Analysis: Form and Meter
Dramatic Monologue, Iambic Tetrameter
"To His Coy Mistress" takes the form of a dramatic monologue, which pretty much means what it sounds like. The speaker of the poem does all the talking, which makes this a monologue, a speech by a single character. But, because he isn’t just talking to himself, but to another fictional character, the mistress, it’s "dramatic" – hence the term "dramatic monologue." Although the reader might identify with the speaker in a dramatic monologue, or even with the silent character addressed, there is always the sense that the reader eavesdrops on an intimate conversation. This sense is heightened in "To His Coy Mistress," because the speaker doesn’t give us any personal or biographical information about himself or the mistress to create separation between the characters and the readers.

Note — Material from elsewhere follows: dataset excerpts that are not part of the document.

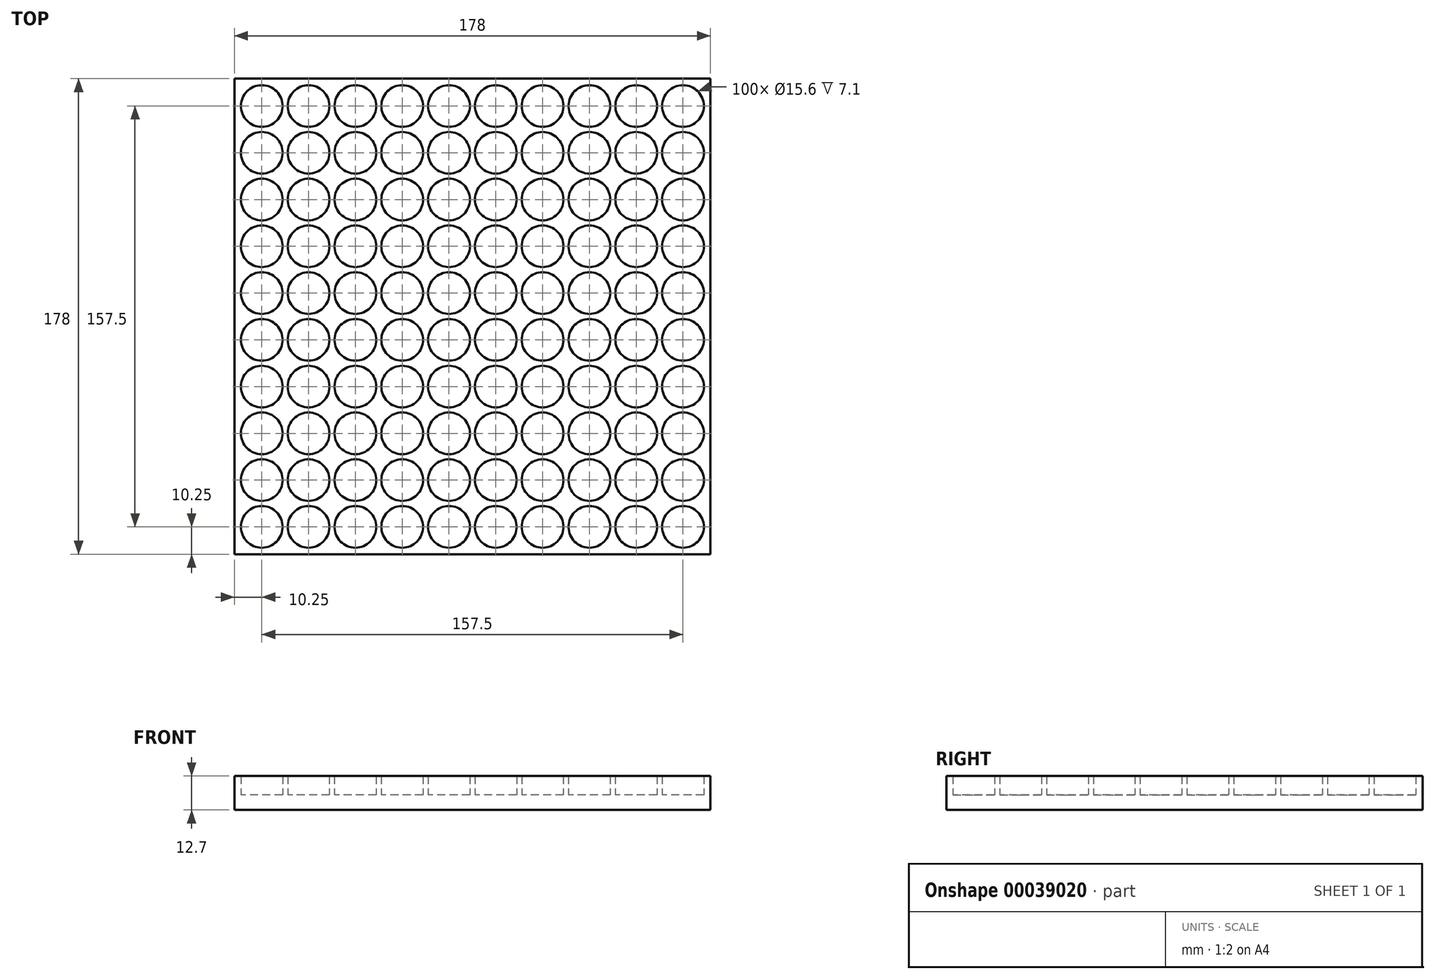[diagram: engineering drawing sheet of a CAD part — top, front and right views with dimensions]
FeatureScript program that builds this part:
annotation { "Feature Type Name" : "Feature", "Feature Type Description" : "" }
export const myFeature = defineFeature(function(context is Context, id is Id, definition is map)
    precondition{}
    {
        {
            var Q0;
            Q0=qCreatedBy(makeId("Top.planeOp"),FACE);
            var sketch = newSketch(context, id + "F0", { "sketchPlane" : qUnion([Q0])});
            skCircle(sketch, "E0", {"center": v(0, 0) * mm, "radius": 7.8 * mm});
            skCircle(sketch, "E1.0.1.0", {"center": v(0, 17.5) * mm, "radius": 7.8 * mm});
            skCircle(sketch, "E1.0.2.0", {"center": v(0, 35) * mm, "radius": 7.8 * mm});
            skCircle(sketch, "E1.0.3.0", {"center": v(0, 52.5) * mm, "radius": 7.8 * mm});
            skCircle(sketch, "E1.0.4.0", {"center": v(0, 70) * mm, "radius": 7.8 * mm});
            skCircle(sketch, "E1.0.5.0", {"center": v(0, 87.5) * mm, "radius": 7.8 * mm});
            skCircle(sketch, "E1.0.6.0", {"center": v(0, 105) * mm, "radius": 7.8 * mm});
            skCircle(sketch, "E1.0.7.0", {"center": v(0, 122.5) * mm, "radius": 7.8 * mm});
            skCircle(sketch, "E1.0.8.0", {"center": v(0, 140) * mm, "radius": 7.8 * mm});
            skCircle(sketch, "E1.0.9.0", {"center": v(0, 157.5) * mm, "radius": 7.8 * mm});
            skCircle(sketch, "E1.1.0.0", {"center": v(17.5, 0) * mm, "radius": 7.8 * mm});
            skCircle(sketch, "E1.1.1.0", {"center": v(17.5, 17.5) * mm, "radius": 7.8 * mm});
            skCircle(sketch, "E1.1.2.0", {"center": v(17.5, 35) * mm, "radius": 7.8 * mm});
            skCircle(sketch, "E1.1.3.0", {"center": v(17.5, 52.5) * mm, "radius": 7.8 * mm});
            skCircle(sketch, "E1.1.4.0", {"center": v(17.5, 70) * mm, "radius": 7.8 * mm});
            skCircle(sketch, "E1.1.5.0", {"center": v(17.5, 87.5) * mm, "radius": 7.8 * mm});
            skCircle(sketch, "E1.1.6.0", {"center": v(17.5, 105) * mm, "radius": 7.8 * mm});
            skCircle(sketch, "E1.1.7.0", {"center": v(17.5, 122.5) * mm, "radius": 7.8 * mm});
            skCircle(sketch, "E1.1.8.0", {"center": v(17.5, 140) * mm, "radius": 7.8 * mm});
            skCircle(sketch, "E1.1.9.0", {"center": v(17.5, 157.5) * mm, "radius": 7.8 * mm});
            skCircle(sketch, "E1.2.0.0", {"center": v(35, 0) * mm, "radius": 7.8 * mm});
            skCircle(sketch, "E1.2.1.0", {"center": v(35, 17.5) * mm, "radius": 7.8 * mm});
            skCircle(sketch, "E1.2.2.0", {"center": v(35, 35) * mm, "radius": 7.8 * mm});
            skCircle(sketch, "E1.2.3.0", {"center": v(35, 52.5) * mm, "radius": 7.8 * mm});
            skCircle(sketch, "E1.2.4.0", {"center": v(35, 70) * mm, "radius": 7.8 * mm});
            skCircle(sketch, "E1.2.5.0", {"center": v(35, 87.5) * mm, "radius": 7.8 * mm});
            skCircle(sketch, "E1.2.6.0", {"center": v(35, 105) * mm, "radius": 7.8 * mm});
            skCircle(sketch, "E1.2.7.0", {"center": v(35, 122.5) * mm, "radius": 7.8 * mm});
            skCircle(sketch, "E1.2.8.0", {"center": v(35, 140) * mm, "radius": 7.8 * mm});
            skCircle(sketch, "E1.2.9.0", {"center": v(35, 157.5) * mm, "radius": 7.8 * mm});
            skCircle(sketch, "E1.3.0.0", {"center": v(52.5, 0) * mm, "radius": 7.8 * mm});
            skCircle(sketch, "E1.3.1.0", {"center": v(52.5, 17.5) * mm, "radius": 7.8 * mm});
            skCircle(sketch, "E1.3.2.0", {"center": v(52.5, 35) * mm, "radius": 7.8 * mm});
            skCircle(sketch, "E1.3.3.0", {"center": v(52.5, 52.5) * mm, "radius": 7.8 * mm});
            skCircle(sketch, "E1.3.4.0", {"center": v(52.5, 70) * mm, "radius": 7.8 * mm});
            skCircle(sketch, "E1.3.5.0", {"center": v(52.5, 87.5) * mm, "radius": 7.8 * mm});
            skCircle(sketch, "E1.3.6.0", {"center": v(52.5, 105) * mm, "radius": 7.8 * mm});
            skCircle(sketch, "E1.3.7.0", {"center": v(52.5, 122.5) * mm, "radius": 7.8 * mm});
            skCircle(sketch, "E1.3.8.0", {"center": v(52.5, 140) * mm, "radius": 7.8 * mm});
            skCircle(sketch, "E1.3.9.0", {"center": v(52.5, 157.5) * mm, "radius": 7.8 * mm});
            skCircle(sketch, "E1.4.0.0", {"center": v(70, 0) * mm, "radius": 7.8 * mm});
            skCircle(sketch, "E1.4.1.0", {"center": v(70, 17.5) * mm, "radius": 7.8 * mm});
            skCircle(sketch, "E1.4.2.0", {"center": v(70, 35) * mm, "radius": 7.8 * mm});
            skCircle(sketch, "E1.4.3.0", {"center": v(70, 52.5) * mm, "radius": 7.8 * mm});
            skCircle(sketch, "E1.4.4.0", {"center": v(70, 70) * mm, "radius": 7.8 * mm});
            skCircle(sketch, "E1.4.5.0", {"center": v(70, 87.5) * mm, "radius": 7.8 * mm});
            skCircle(sketch, "E1.4.6.0", {"center": v(70, 105) * mm, "radius": 7.8 * mm});
            skCircle(sketch, "E1.4.7.0", {"center": v(70, 122.5) * mm, "radius": 7.8 * mm});
            skCircle(sketch, "E1.4.8.0", {"center": v(70, 140) * mm, "radius": 7.8 * mm});
            skCircle(sketch, "E1.4.9.0", {"center": v(70, 157.5) * mm, "radius": 7.8 * mm});
            skCircle(sketch, "E1.5.0.0", {"center": v(87.5, 0) * mm, "radius": 7.8 * mm});
            skCircle(sketch, "E1.5.1.0", {"center": v(87.5, 17.5) * mm, "radius": 7.8 * mm});
            skCircle(sketch, "E1.5.2.0", {"center": v(87.5, 35) * mm, "radius": 7.8 * mm});
            skCircle(sketch, "E1.5.3.0", {"center": v(87.5, 52.5) * mm, "radius": 7.8 * mm});
            skCircle(sketch, "E1.5.4.0", {"center": v(87.5, 70) * mm, "radius": 7.8 * mm});
            skCircle(sketch, "E1.5.5.0", {"center": v(87.5, 87.5) * mm, "radius": 7.8 * mm});
            skCircle(sketch, "E1.5.6.0", {"center": v(87.5, 105) * mm, "radius": 7.8 * mm});
            skCircle(sketch, "E1.5.7.0", {"center": v(87.5, 122.5) * mm, "radius": 7.8 * mm});
            skCircle(sketch, "E1.5.8.0", {"center": v(87.5, 140) * mm, "radius": 7.8 * mm});
            skCircle(sketch, "E1.5.9.0", {"center": v(87.5, 157.5) * mm, "radius": 7.8 * mm});
            skCircle(sketch, "E1.6.0.0", {"center": v(105, 0) * mm, "radius": 7.8 * mm});
            skCircle(sketch, "E1.6.1.0", {"center": v(105, 17.5) * mm, "radius": 7.8 * mm});
            skCircle(sketch, "E1.6.2.0", {"center": v(105, 35) * mm, "radius": 7.8 * mm});
            skCircle(sketch, "E1.6.3.0", {"center": v(105, 52.5) * mm, "radius": 7.8 * mm});
            skCircle(sketch, "E1.6.4.0", {"center": v(105, 70) * mm, "radius": 7.8 * mm});
            skCircle(sketch, "E1.6.5.0", {"center": v(105, 87.5) * mm, "radius": 7.8 * mm});
            skCircle(sketch, "E1.6.6.0", {"center": v(105, 105) * mm, "radius": 7.8 * mm});
            skCircle(sketch, "E1.6.7.0", {"center": v(105, 122.5) * mm, "radius": 7.8 * mm});
            skCircle(sketch, "E1.6.8.0", {"center": v(105, 140) * mm, "radius": 7.8 * mm});
            skCircle(sketch, "E1.6.9.0", {"center": v(105, 157.5) * mm, "radius": 7.8 * mm});
            skCircle(sketch, "E1.7.0.0", {"center": v(122.5, 0) * mm, "radius": 7.8 * mm});
            skCircle(sketch, "E1.7.1.0", {"center": v(122.5, 17.5) * mm, "radius": 7.8 * mm});
            skCircle(sketch, "E1.7.2.0", {"center": v(122.5, 35) * mm, "radius": 7.8 * mm});
            skCircle(sketch, "E1.7.3.0", {"center": v(122.5, 52.5) * mm, "radius": 7.8 * mm});
            skCircle(sketch, "E1.7.4.0", {"center": v(122.5, 70) * mm, "radius": 7.8 * mm});
            skCircle(sketch, "E1.7.5.0", {"center": v(122.5, 87.5) * mm, "radius": 7.8 * mm});
            skCircle(sketch, "E1.7.6.0", {"center": v(122.5, 105) * mm, "radius": 7.8 * mm});
            skCircle(sketch, "E1.7.7.0", {"center": v(122.5, 122.5) * mm, "radius": 7.8 * mm});
            skCircle(sketch, "E1.7.8.0", {"center": v(122.5, 140) * mm, "radius": 7.8 * mm});
            skCircle(sketch, "E1.7.9.0", {"center": v(122.5, 157.5) * mm, "radius": 7.8 * mm});
            skCircle(sketch, "E1.8.0.0", {"center": v(140, 0) * mm, "radius": 7.8 * mm});
            skCircle(sketch, "E1.8.1.0", {"center": v(140, 17.5) * mm, "radius": 7.8 * mm});
            skCircle(sketch, "E1.8.2.0", {"center": v(140, 35) * mm, "radius": 7.8 * mm});
            skCircle(sketch, "E1.8.3.0", {"center": v(140, 52.5) * mm, "radius": 7.8 * mm});
            skCircle(sketch, "E1.8.4.0", {"center": v(140, 70) * mm, "radius": 7.8 * mm});
            skCircle(sketch, "E1.8.5.0", {"center": v(140, 87.5) * mm, "radius": 7.8 * mm});
            skCircle(sketch, "E1.8.6.0", {"center": v(140, 105) * mm, "radius": 7.8 * mm});
            skCircle(sketch, "E1.8.7.0", {"center": v(140, 122.5) * mm, "radius": 7.8 * mm});
            skCircle(sketch, "E1.8.8.0", {"center": v(140, 140) * mm, "radius": 7.8 * mm});
            skCircle(sketch, "E1.8.9.0", {"center": v(140, 157.5) * mm, "radius": 7.8 * mm});
            skCircle(sketch, "E1.9.0.0", {"center": v(157.5, 0) * mm, "radius": 7.8 * mm});
            skCircle(sketch, "E1.9.1.0", {"center": v(157.5, 17.5) * mm, "radius": 7.8 * mm});
            skCircle(sketch, "E1.9.2.0", {"center": v(157.5, 35) * mm, "radius": 7.8 * mm});
            skCircle(sketch, "E1.9.3.0", {"center": v(157.5, 52.5) * mm, "radius": 7.8 * mm});
            skCircle(sketch, "E1.9.4.0", {"center": v(157.5, 70) * mm, "radius": 7.8 * mm});
            skCircle(sketch, "E1.9.5.0", {"center": v(157.5, 87.5) * mm, "radius": 7.8 * mm});
            skCircle(sketch, "E1.9.6.0", {"center": v(157.5, 105) * mm, "radius": 7.8 * mm});
            skCircle(sketch, "E1.9.7.0", {"center": v(157.5, 122.5) * mm, "radius": 7.8 * mm});
            skCircle(sketch, "E1.9.8.0", {"center": v(157.5, 140) * mm, "radius": 7.8 * mm});
            skCircle(sketch, "E1.9.9.0", {"center": v(157.5, 157.5) * mm, "radius": 7.8 * mm});
            skLineSegment(sketch, "E1.direction1", {"start": v(0, 0) * mm, "end": v(17.5, 0) * mm, "construction": true});
            skLineSegment(sketch, "E1.direction2", {"start": v(0, 0) * mm, "end": v(0, 17.5) * mm, "construction": true});
            skLineSegment(sketch, "E2", {"start": v(70, 87.5) * mm, "end": v(87.5, 70) * mm, "construction": true});
            skLineSegment(sketch, "E3", {"start": v(87.5, 87.5) * mm, "end": v(70, 70) * mm, "construction": true});
            skLineSegment(sketch, "E4.rect.bottom", {"start": v(167.75, -10.25) * mm, "end": v(-10.25, -10.25) * mm});
            skLineSegment(sketch, "E4.rect.top", {"start": v(167.75, 167.75) * mm, "end": v(-10.25, 167.75) * mm});
            skLineSegment(sketch, "E4.rect.left", {"start": v(167.75, -10.25) * mm, "end": v(167.75, 167.75) * mm});
            skLineSegment(sketch, "E4.rect.right", {"start": v(-10.25, -10.25) * mm, "end": v(-10.25, 167.75) * mm});
            skPoint(sketch, "E4.rect.middle", {"position": v(78.75, 78.75) * mm});
            skSolve(sketch);
        }
        {
            var Q0;
            Q0=makeQuery(id+"F0.imprint","IMPRINT",FACE,{"disambiguationData":[TD([[makeQuery(id+"F0.imprint","IMPRINT",EDGE,{"derivedFrom":sQuery(id+"F0.wireOp",EDGE,"E0")}),-1.0]])]});
            extrude(context, id + "F1", {"entities" : qUnion([Q0]), "depth" : 7.1 * mm});
        }
        {
            var Q0;
            Q0=qCreatedBy(makeId("Top.planeOp"),FACE);
            var sketch = newSketch(context, id + "F2", { "sketchPlane" : qUnion([Q0])});
            skLineSegment(sketch, "E5.0", {"start": v(167.75, -10.25) * mm, "end": v(-10.25, -10.25) * mm});
            skLineSegment(sketch, "E5.1", {"start": v(167.75, -10.25) * mm, "end": v(167.75, 167.75) * mm});
            skLineSegment(sketch, "E5.2", {"start": v(167.75, 167.75) * mm, "end": v(-10.25, 167.75) * mm});
            skLineSegment(sketch, "E5.3", {"start": v(-10.25, -10.25) * mm, "end": v(-10.25, 167.75) * mm});
            skSolve(sketch);
        }
        {
            var Q0;
            Q0=qSketchRegion(id+"F2",true);
            extrude(context, id + "F3", {"entities" : qUnion([Q0]), "operationType" : NewBodyOperationType.ADD, "oppositeDirection" : true, "depth" : 5.6 * mm});
        }
    });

The poem’s meter is "iambic tetrameter." Don’t let the fancy name scare you away. It’s not complicated. Even Dr. Seuss uses it, as in these lines from Green Eggs and Ham:
I would not like them here or there.
I would not like them anywhere.
I do not like green eggs and ham.
I do not like them Sam I Am.
You can think of an "iamb" as a unit of poetry consisting of two syllables. This unit is also called a "foot." In iambic tetrameter each line has four (tetra) such feet, or eight syllables in total. Pick a line from your poem to test it. If you read the poem aloud, or listen to it in your head (in a normal speaking voice, of course) you will see that in each foot, or iamb, or pair of syllables, one syllable is stressed, while the other is not. Notice also that the poem has forty-six lines, or twenty-three pairs of lines. We call these pairs "couplets," and, in the case of "To His Coy Mistress," the two lines that make up each couplet rhyme with each other.